It is not an uncommon question to be asked what someone can deduct with their home. With the new tax laws, many answers are still quite similar, while the benefits may change for others.

First the easy question, can I still deduct my home on my tax return. The answer is yes. You can continue to include your mortgage interest paid and property taxes paid as part of your itemized deductions. There were some limits introduced and or modified that will reduce the amount high value homes are allowed to deduct (your home mortgage exceeds $750,000.00 or property taxes are close to $10,000.00 a year), but that does not change the fact that the deduction still exists.

Using the Standard Deduction

The part that people will challenge, in my opinion is a matter of perspective – has to do with the new standard deduction. Your total itemized deductions, including your home, charitable giving, etc is all totaled as a big number, and you are allowed to use that number to reduce your income for tax purposes, OR you can use the number of the standard deduction. You want to and are entitled to use the larger of the two numbers.

In 2017 the standard deduction amount for a married couple was $12,700 (half of that for single filers). So if your total itemized deductions were $18,500.00 – you would have included your itemized deductions (like your home). In 2018 the standard deduction for a married couple is $24,000.00 (again half for single filers). Now you have a different choice in 2018, do you reduce your taxable income by the $18,500.00 or the $24,000.00? Of course you would pick the $24,000.00 as it saves you more tax dollars. In that event though, you chose a deduction that was different that your deductions with your home. From one perspective, one could easily say that because you will choose the standard deduction – that you can no longer deduct your home. My perspective is different, it is more that you made the choice not to because you had a better option but could pick between the two. Of course, if your total itemized deductions are $27,550.00, you would then choose the itemized deductions either way.

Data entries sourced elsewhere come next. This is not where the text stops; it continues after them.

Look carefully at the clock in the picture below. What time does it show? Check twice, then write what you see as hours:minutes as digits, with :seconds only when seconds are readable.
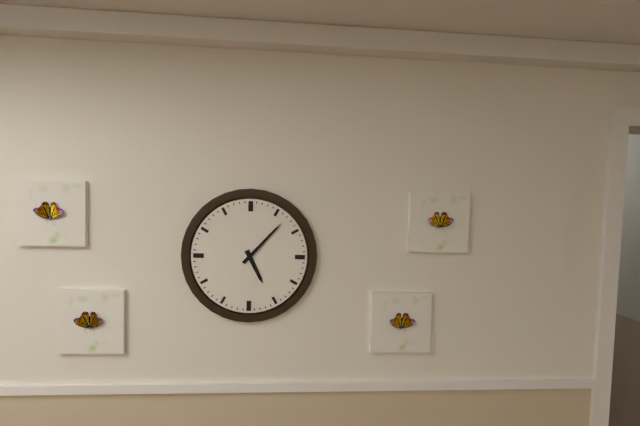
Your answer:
5:07
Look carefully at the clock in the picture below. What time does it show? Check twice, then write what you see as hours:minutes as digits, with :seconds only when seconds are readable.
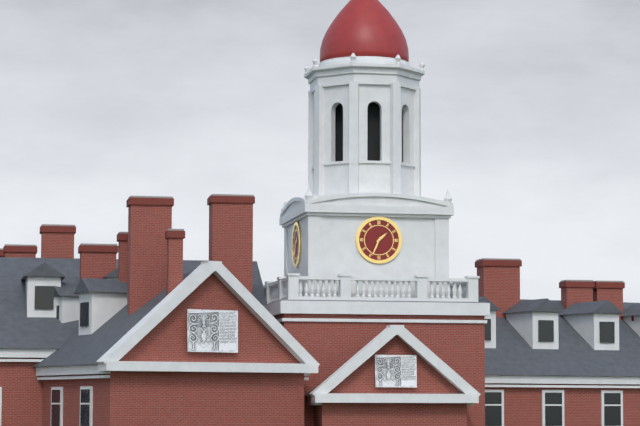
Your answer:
1:34
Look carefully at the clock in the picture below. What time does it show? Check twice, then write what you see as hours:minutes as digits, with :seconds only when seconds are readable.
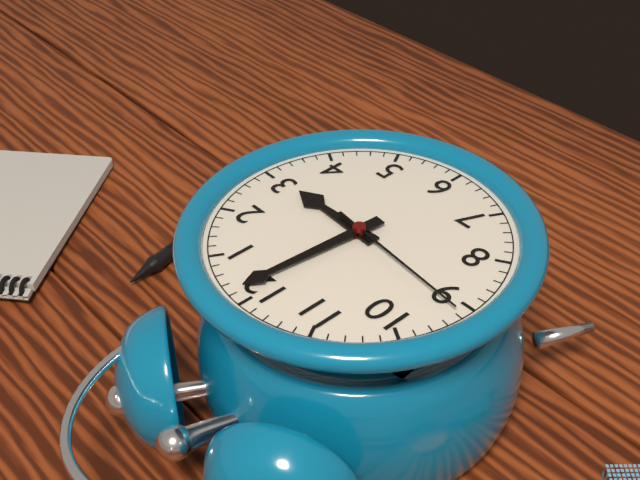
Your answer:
3:01:46
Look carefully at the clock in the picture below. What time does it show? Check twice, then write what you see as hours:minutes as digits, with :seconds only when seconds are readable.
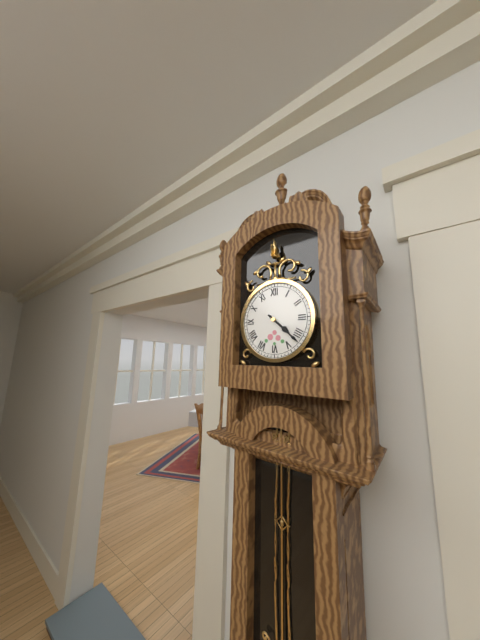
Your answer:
4:22
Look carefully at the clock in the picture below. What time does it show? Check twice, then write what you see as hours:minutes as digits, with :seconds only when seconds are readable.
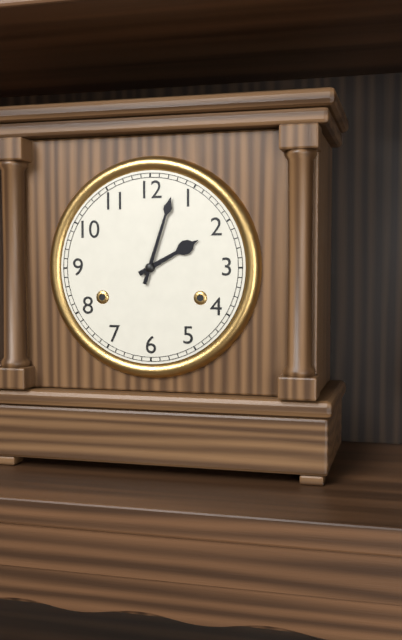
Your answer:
2:03
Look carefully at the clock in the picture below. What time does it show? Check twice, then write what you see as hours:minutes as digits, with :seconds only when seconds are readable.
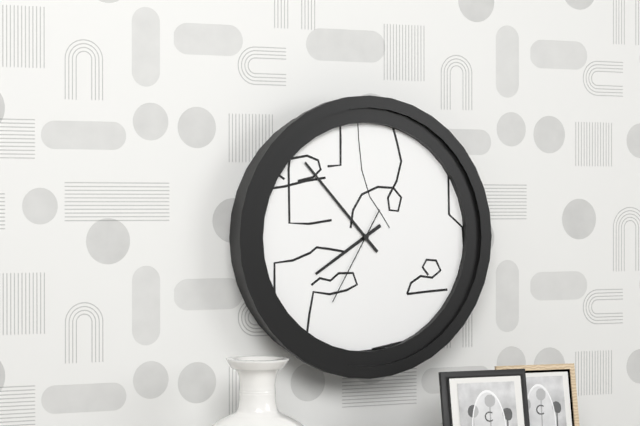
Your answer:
7:53:35
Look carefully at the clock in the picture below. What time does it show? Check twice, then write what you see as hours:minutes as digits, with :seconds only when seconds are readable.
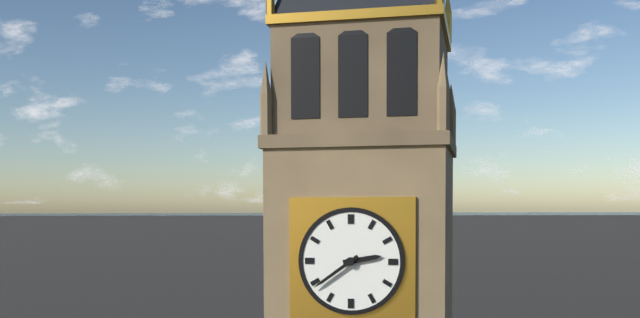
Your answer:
2:39
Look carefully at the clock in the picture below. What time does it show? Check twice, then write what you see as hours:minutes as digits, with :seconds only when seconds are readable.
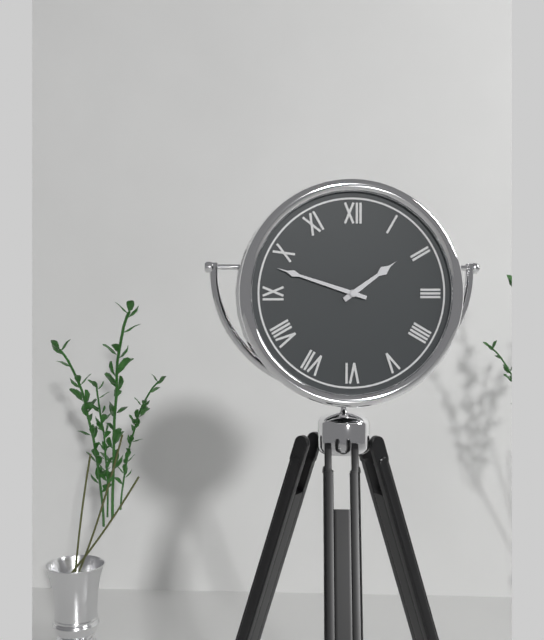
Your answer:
1:48
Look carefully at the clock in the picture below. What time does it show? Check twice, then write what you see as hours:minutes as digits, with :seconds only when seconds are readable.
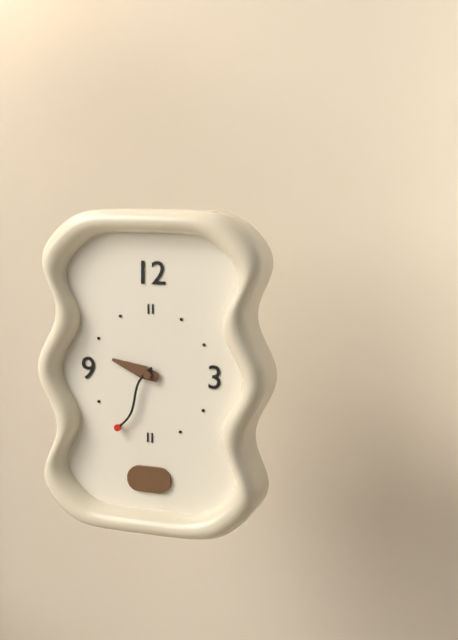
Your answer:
9:35
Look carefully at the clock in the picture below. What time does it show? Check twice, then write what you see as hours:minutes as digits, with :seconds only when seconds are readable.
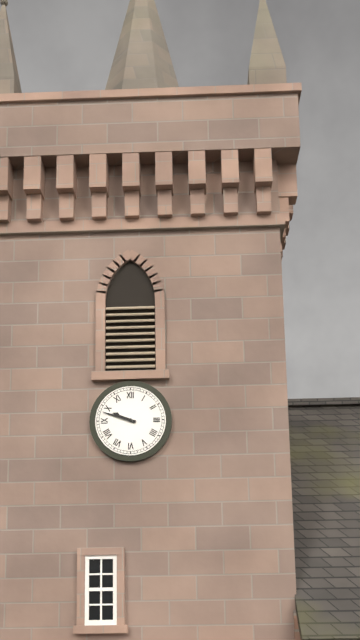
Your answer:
9:48
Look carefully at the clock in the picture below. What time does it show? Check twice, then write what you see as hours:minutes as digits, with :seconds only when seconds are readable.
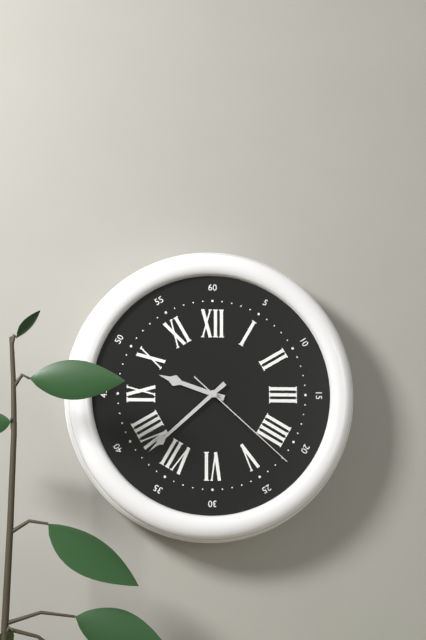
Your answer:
9:38:22
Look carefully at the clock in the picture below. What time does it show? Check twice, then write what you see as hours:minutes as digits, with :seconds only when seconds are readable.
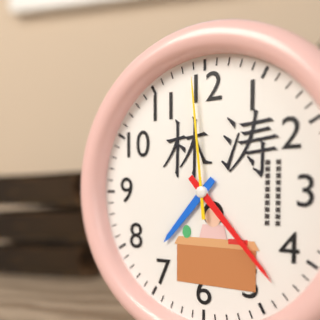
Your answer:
7:23:59
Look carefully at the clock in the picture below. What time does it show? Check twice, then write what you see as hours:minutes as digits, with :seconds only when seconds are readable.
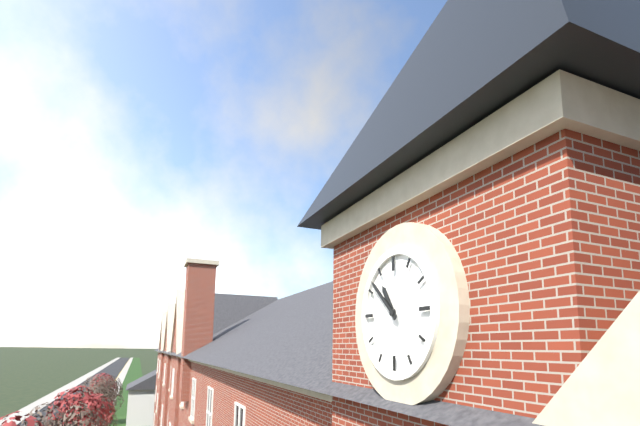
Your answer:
10:52
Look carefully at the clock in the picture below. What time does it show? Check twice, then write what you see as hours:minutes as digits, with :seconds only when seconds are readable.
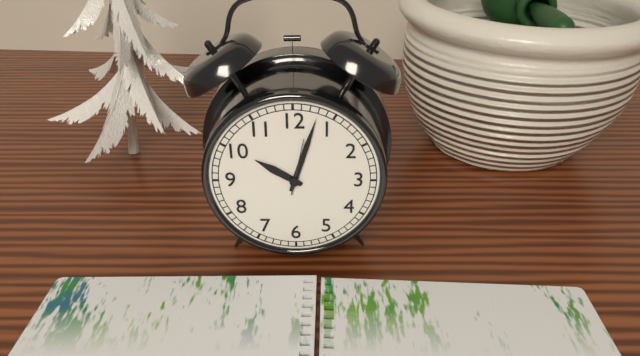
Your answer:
10:03:02
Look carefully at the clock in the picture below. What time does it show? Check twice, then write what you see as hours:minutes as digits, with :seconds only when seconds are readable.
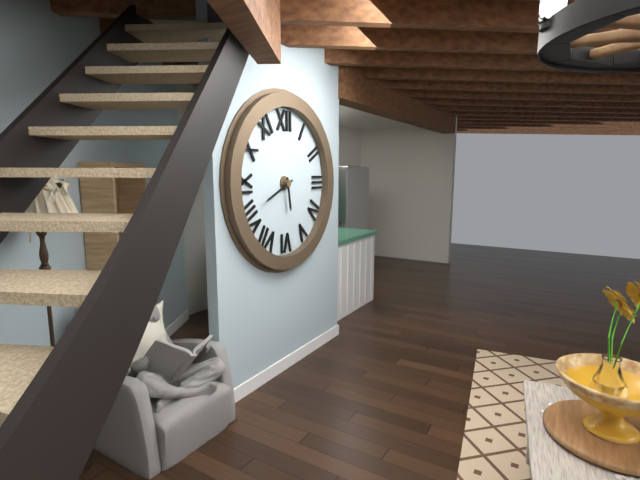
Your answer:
5:41
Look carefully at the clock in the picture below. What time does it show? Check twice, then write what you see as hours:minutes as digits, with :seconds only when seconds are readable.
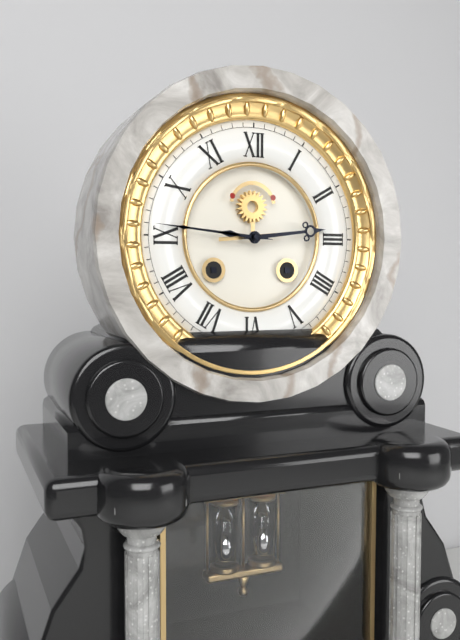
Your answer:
2:46
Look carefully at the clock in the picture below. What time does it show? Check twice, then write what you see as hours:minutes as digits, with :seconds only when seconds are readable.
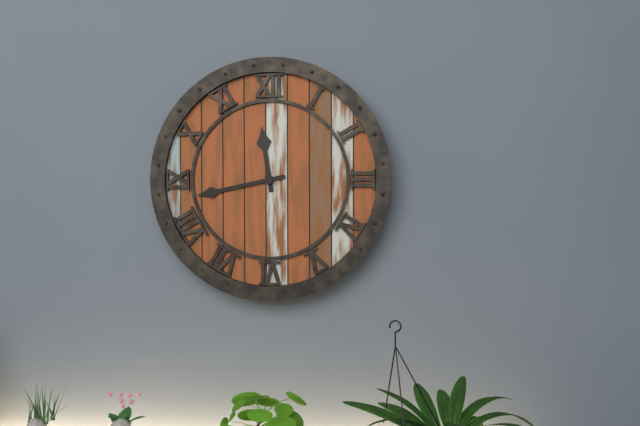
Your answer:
11:43
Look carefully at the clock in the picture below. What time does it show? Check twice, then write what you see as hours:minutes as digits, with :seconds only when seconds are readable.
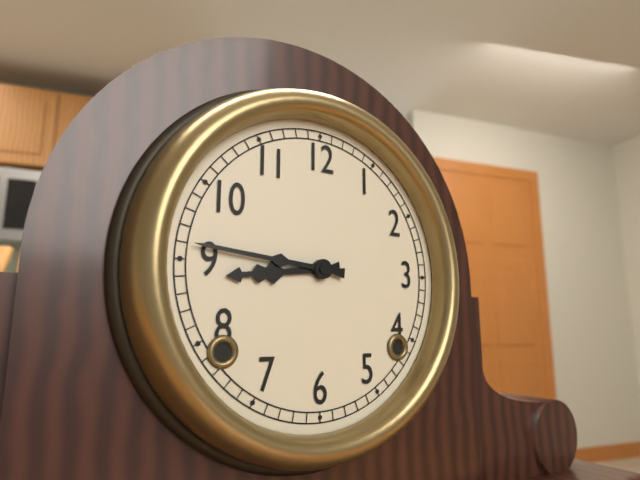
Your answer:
8:46
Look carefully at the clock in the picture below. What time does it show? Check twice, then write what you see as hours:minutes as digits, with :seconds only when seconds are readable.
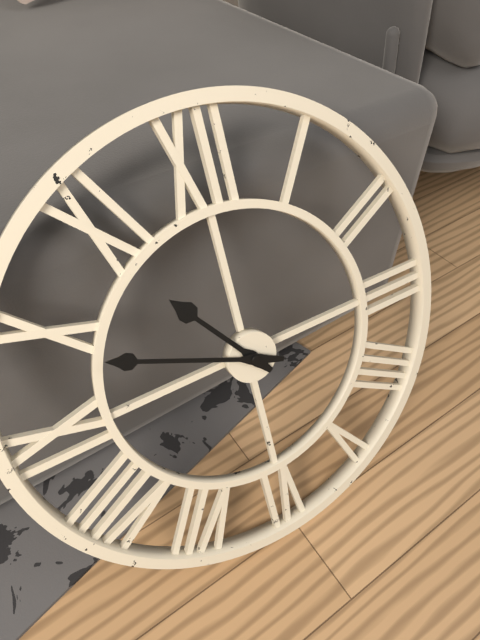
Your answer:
10:49
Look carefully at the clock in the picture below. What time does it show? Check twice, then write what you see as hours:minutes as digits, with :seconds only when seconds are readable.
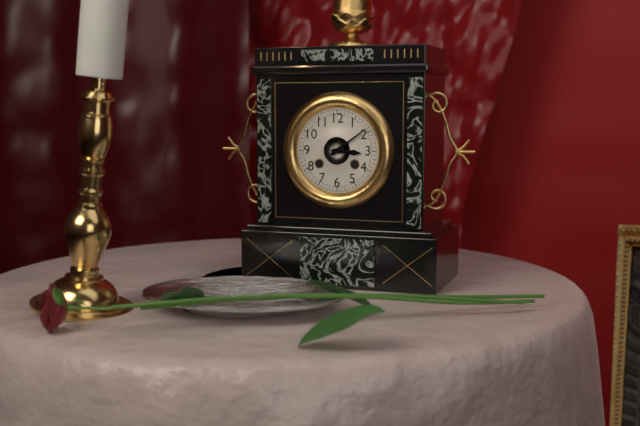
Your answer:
3:09
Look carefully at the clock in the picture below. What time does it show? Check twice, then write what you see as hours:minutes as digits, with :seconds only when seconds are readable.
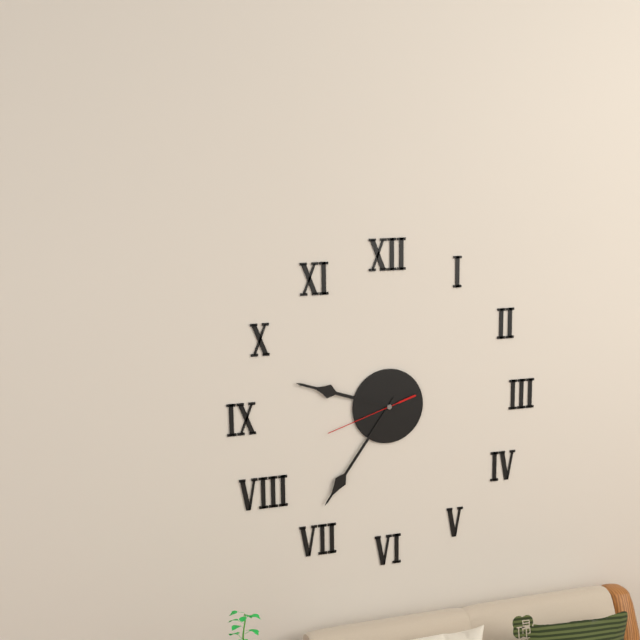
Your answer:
9:36:42
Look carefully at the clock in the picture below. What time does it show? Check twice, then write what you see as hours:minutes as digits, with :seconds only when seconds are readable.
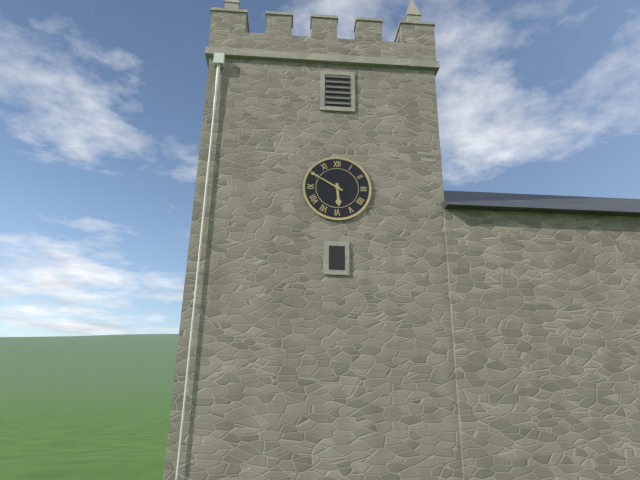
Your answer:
5:50
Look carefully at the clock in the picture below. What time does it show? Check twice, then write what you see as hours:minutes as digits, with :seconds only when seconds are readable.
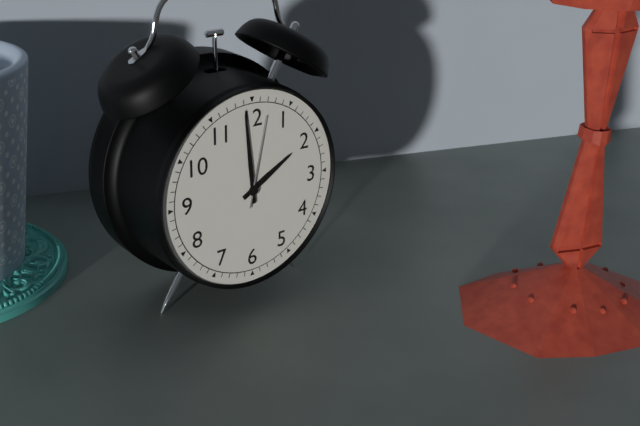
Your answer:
1:59:02
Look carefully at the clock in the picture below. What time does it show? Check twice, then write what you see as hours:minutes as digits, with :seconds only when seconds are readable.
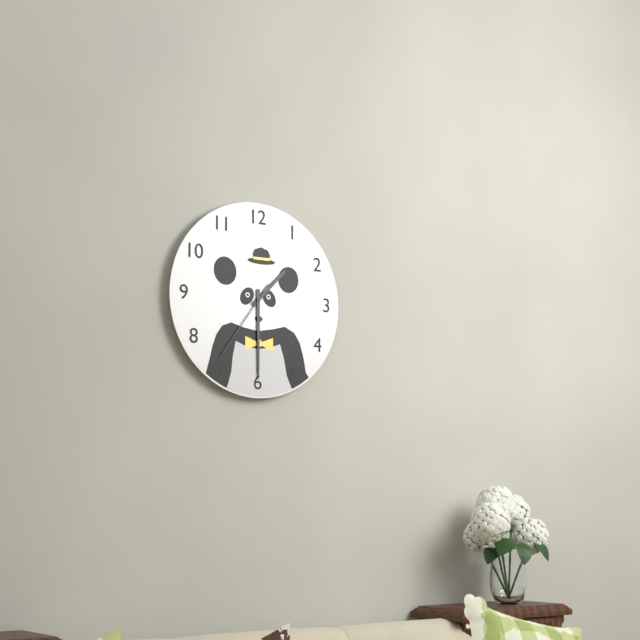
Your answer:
1:30:36
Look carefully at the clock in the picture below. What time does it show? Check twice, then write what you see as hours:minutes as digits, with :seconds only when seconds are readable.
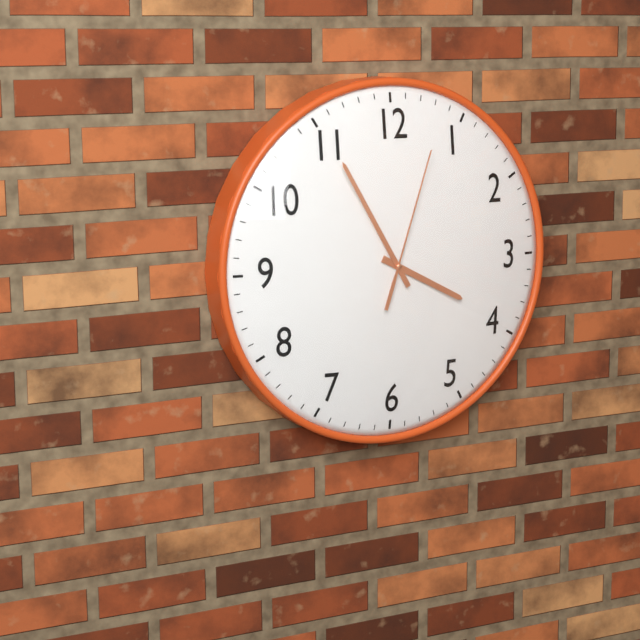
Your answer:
3:55:03
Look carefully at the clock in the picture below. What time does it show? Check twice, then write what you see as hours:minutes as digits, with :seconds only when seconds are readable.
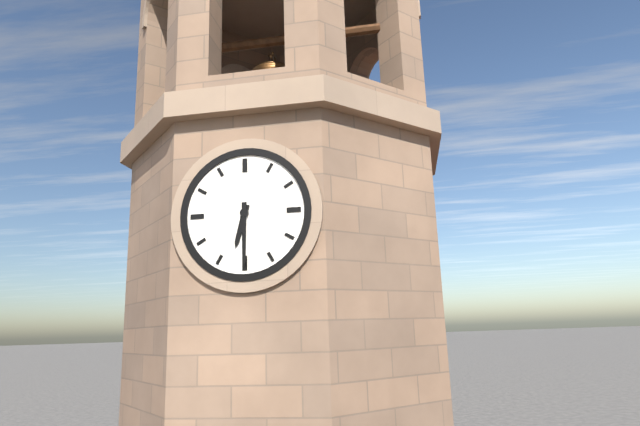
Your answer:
6:30
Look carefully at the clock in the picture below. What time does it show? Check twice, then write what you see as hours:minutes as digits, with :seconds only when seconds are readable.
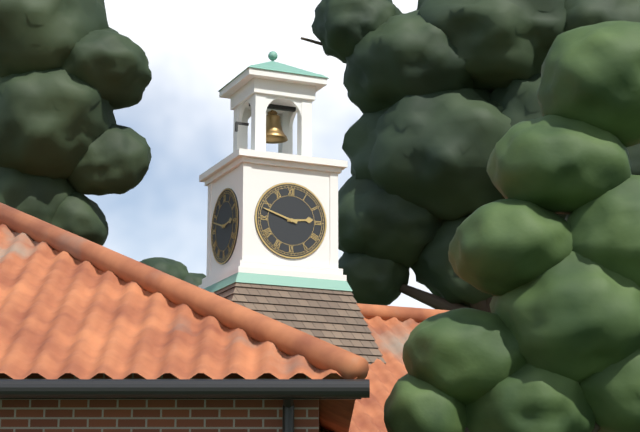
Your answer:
2:48
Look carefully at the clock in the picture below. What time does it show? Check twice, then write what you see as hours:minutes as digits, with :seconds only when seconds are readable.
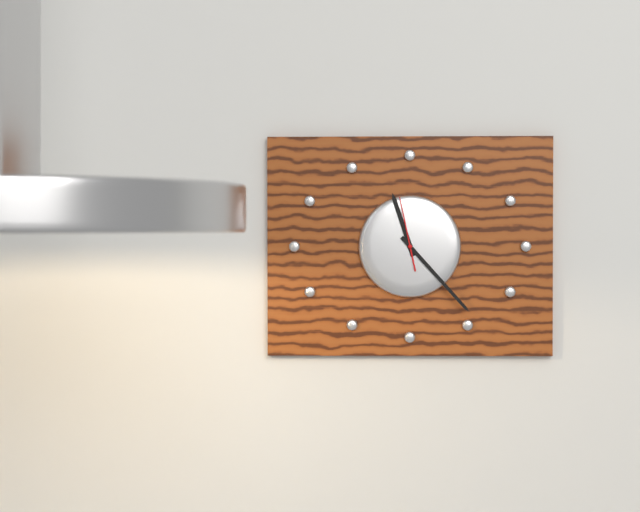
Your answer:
11:23:58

What else can I deduct from my home?

If you would consider that your itemized deductions are like your allowed ‘personal’ deductions it makes a tiny bit more sense when the answer is simple – mortgage interest and property taxes. No utilities, no HOA, nothing else. If there is a portion of your home that is business use (not work, actual business, like you own a business or are an independent contractor), then things like utilities and HOA are partially included as a business deduction (not the whole amount, an amount consistent with the ratio of office space to total space, commonly 5-10%). Rental home(s) have no change to their treatment in the past for deductions.

Those, whom the universe loves because they choose to live in the great state of Texas where Molen & Associates is located, can also include the sales tax paid on major improvements to their home. It is often difficult to get a contractor to separate material costs and labor costs, but if it can be obtained, then generally the sales tax can be included. It is not the entire improvement, that is instead added to your basis (or purchase price) of the home for future calculations. If you purchased a home for $100,000.00 and put $20,000.00 of improvements into the home (tile, kitchen redo, master bath redo, BBQ patio, etc) then for tax purposes your purchase price of the home is now $120,000.00. The sales tax on improvements is part of the $10,000.00 limit with your property taxes and other state or sales tax.

Please continue to bring your mortgage interest tax form(s) [1098-MORT] to your tax professional, and your property taxes paid in the calendar year if you do not have them escrowed as part of your note. If you believe your facts are circumstances are different, such as owning a high value home, or paying lots of property taxes in one year – please consult with your tax professional for answers tailored specifically for your particular tax return. It may well be different for you than your neighbor or family member!